### RECORDS TO USE
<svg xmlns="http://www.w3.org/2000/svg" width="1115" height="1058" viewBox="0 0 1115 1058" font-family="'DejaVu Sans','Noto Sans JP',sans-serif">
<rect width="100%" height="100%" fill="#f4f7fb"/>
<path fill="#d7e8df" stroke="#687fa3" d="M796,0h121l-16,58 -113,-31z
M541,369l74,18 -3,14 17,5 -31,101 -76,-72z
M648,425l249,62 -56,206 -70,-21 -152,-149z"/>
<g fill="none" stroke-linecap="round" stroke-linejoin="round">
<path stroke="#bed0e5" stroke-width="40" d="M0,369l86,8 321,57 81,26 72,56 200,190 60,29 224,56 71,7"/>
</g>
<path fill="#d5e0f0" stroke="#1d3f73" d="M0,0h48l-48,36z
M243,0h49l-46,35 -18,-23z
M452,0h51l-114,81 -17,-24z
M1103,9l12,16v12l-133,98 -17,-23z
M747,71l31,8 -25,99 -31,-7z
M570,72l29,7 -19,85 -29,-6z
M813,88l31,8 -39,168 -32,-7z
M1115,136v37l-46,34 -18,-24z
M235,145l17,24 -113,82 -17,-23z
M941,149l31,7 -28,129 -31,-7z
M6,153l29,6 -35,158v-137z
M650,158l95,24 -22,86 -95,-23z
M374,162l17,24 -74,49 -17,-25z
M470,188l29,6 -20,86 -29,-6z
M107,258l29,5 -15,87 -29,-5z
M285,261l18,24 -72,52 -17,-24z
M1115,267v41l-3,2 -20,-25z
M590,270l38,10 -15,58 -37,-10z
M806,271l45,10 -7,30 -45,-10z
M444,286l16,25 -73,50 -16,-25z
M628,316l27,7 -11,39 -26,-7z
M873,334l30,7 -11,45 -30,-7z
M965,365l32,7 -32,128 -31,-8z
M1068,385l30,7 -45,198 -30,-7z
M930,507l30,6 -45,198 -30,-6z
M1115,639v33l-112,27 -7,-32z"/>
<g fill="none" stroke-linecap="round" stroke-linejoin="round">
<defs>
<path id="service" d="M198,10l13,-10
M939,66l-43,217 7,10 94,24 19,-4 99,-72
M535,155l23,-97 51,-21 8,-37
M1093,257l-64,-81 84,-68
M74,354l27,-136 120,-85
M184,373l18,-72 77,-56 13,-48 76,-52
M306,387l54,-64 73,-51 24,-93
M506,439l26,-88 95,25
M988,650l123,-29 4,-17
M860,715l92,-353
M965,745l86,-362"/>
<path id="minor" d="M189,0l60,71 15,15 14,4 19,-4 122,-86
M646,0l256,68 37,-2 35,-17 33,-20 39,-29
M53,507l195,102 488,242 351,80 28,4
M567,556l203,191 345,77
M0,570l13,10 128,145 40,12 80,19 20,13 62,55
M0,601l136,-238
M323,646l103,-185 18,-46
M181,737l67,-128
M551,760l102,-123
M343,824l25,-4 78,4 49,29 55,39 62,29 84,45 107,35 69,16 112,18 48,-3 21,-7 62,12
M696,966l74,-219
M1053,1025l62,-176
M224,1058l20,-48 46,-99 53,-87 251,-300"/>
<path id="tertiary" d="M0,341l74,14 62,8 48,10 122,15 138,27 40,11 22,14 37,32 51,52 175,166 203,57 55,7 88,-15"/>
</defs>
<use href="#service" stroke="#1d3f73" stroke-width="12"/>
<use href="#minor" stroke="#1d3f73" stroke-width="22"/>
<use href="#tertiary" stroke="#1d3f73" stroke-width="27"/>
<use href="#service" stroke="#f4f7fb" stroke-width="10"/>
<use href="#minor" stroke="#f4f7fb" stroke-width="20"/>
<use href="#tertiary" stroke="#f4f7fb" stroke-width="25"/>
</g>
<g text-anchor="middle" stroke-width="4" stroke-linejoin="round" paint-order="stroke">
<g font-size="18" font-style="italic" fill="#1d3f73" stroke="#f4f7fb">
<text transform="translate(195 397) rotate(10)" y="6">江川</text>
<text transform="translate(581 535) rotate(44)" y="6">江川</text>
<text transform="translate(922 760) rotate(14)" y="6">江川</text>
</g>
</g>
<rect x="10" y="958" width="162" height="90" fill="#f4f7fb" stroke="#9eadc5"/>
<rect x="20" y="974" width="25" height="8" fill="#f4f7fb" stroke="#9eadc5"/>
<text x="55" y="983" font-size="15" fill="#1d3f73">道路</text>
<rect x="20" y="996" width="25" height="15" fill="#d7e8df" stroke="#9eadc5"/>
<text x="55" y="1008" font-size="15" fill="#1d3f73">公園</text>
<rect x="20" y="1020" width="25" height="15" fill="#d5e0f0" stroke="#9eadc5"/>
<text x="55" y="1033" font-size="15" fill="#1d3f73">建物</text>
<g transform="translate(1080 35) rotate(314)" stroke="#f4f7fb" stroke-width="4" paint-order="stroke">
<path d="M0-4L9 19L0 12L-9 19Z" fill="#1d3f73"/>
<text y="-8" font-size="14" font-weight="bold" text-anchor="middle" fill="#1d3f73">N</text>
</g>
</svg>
######
AIM OF THE TASK
Print all records shown above, word for word.

SOLUTION
<svg xmlns="http://www.w3.org/2000/svg" width="1115" height="1058" viewBox="0 0 1115 1058" font-family="'DejaVu Sans','Noto Sans JP',sans-serif">
<rect width="100%" height="100%" fill="#f4f7fb"/>
<path fill="#d7e8df" stroke="#687fa3" d="M796,0h121l-16,58 -113,-31z
M541,369l74,18 -3,14 17,5 -31,101 -76,-72z
M648,425l249,62 -56,206 -70,-21 -152,-149z"/>
<g fill="none" stroke-linecap="round" stroke-linejoin="round">
<path stroke="#bed0e5" stroke-width="40" d="M0,369l86,8 321,57 81,26 72,56 200,190 60,29 224,56 71,7"/>
</g>
<path fill="#d5e0f0" stroke="#1d3f73" d="M0,0h48l-48,36z
M243,0h49l-46,35 -18,-23z
M452,0h51l-114,81 -17,-24z
M1103,9l12,16v12l-133,98 -17,-23z
M747,71l31,8 -25,99 -31,-7z
M570,72l29,7 -19,85 -29,-6z
M813,88l31,8 -39,168 -32,-7z
M1115,136v37l-46,34 -18,-24z
M235,145l17,24 -113,82 -17,-23z
M941,149l31,7 -28,129 -31,-7z
M6,153l29,6 -35,158v-137z
M650,158l95,24 -22,86 -95,-23z
M374,162l17,24 -74,49 -17,-25z
M470,188l29,6 -20,86 -29,-6z
M107,258l29,5 -15,87 -29,-5z
M285,261l18,24 -72,52 -17,-24z
M1115,267v41l-3,2 -20,-25z
M590,270l38,10 -15,58 -37,-10z
M806,271l45,10 -7,30 -45,-10z
M444,286l16,25 -73,50 -16,-25z
M628,316l27,7 -11,39 -26,-7z
M873,334l30,7 -11,45 -30,-7z
M965,365l32,7 -32,128 -31,-8z
M1068,385l30,7 -45,198 -30,-7z
M930,507l30,6 -45,198 -30,-6z
M1115,639v33l-112,27 -7,-32z"/>
<g fill="none" stroke-linecap="round" stroke-linejoin="round">
<defs>
<path id="service" d="M198,10l13,-10
M939,66l-43,217 7,10 94,24 19,-4 99,-72
M535,155l23,-97 51,-21 8,-37
M1093,257l-64,-81 84,-68
M74,354l27,-136 120,-85
M184,373l18,-72 77,-56 13,-48 76,-52
M306,387l54,-64 73,-51 24,-93
M506,439l26,-88 95,25
M988,650l123,-29 4,-17
M860,715l92,-353
M965,745l86,-362"/>
<path id="minor" d="M189,0l60,71 15,15 14,4 19,-4 122,-86
M646,0l256,68 37,-2 35,-17 33,-20 39,-29
M53,507l195,102 488,242 351,80 28,4
M567,556l203,191 345,77
M0,570l13,10 128,145 40,12 80,19 20,13 62,55
M0,601l136,-238
M323,646l103,-185 18,-46
M181,737l67,-128
M551,760l102,-123
M343,824l25,-4 78,4 49,29 55,39 62,29 84,45 107,35 69,16 112,18 48,-3 21,-7 62,12
M696,966l74,-219
M1053,1025l62,-176
M224,1058l20,-48 46,-99 53,-87 251,-300"/>
<path id="tertiary" d="M0,341l74,14 62,8 48,10 122,15 138,27 40,11 22,14 37,32 51,52 175,166 203,57 55,7 88,-15"/>
</defs>
<use href="#service" stroke="#1d3f73" stroke-width="12"/>
<use href="#minor" stroke="#1d3f73" stroke-width="22"/>
<use href="#tertiary" stroke="#1d3f73" stroke-width="27"/>
<use href="#service" stroke="#f4f7fb" stroke-width="10"/>
<use href="#minor" stroke="#f4f7fb" stroke-width="20"/>
<use href="#tertiary" stroke="#f4f7fb" stroke-width="25"/>
</g>
<g text-anchor="middle" stroke-width="4" stroke-linejoin="round" paint-order="stroke">
<g font-size="18" font-style="italic" fill="#1d3f73" stroke="#f4f7fb">
<text transform="translate(195 397) rotate(10)" y="6">江川</text>
<text transform="translate(581 535) rotate(44)" y="6">江川</text>
<text transform="translate(922 760) rotate(14)" y="6">江川</text>
</g>
</g>
<rect x="10" y="958" width="162" height="90" fill="#f4f7fb" stroke="#9eadc5"/>
<rect x="20" y="974" width="25" height="8" fill="#f4f7fb" stroke="#9eadc5"/>
<text x="55" y="983" font-size="15" fill="#1d3f73">道路</text>
<rect x="20" y="996" width="25" height="15" fill="#d7e8df" stroke="#9eadc5"/>
<text x="55" y="1008" font-size="15" fill="#1d3f73">公園</text>
<rect x="20" y="1020" width="25" height="15" fill="#d5e0f0" stroke="#9eadc5"/>
<text x="55" y="1033" font-size="15" fill="#1d3f73">建物</text>
<g transform="translate(1080 35) rotate(314)" stroke="#f4f7fb" stroke-width="4" paint-order="stroke">
<path d="M0-4L9 19L0 12L-9 19Z" fill="#1d3f73"/>
<text y="-8" font-size="14" font-weight="bold" text-anchor="middle" fill="#1d3f73">N</text>
</g>
</svg>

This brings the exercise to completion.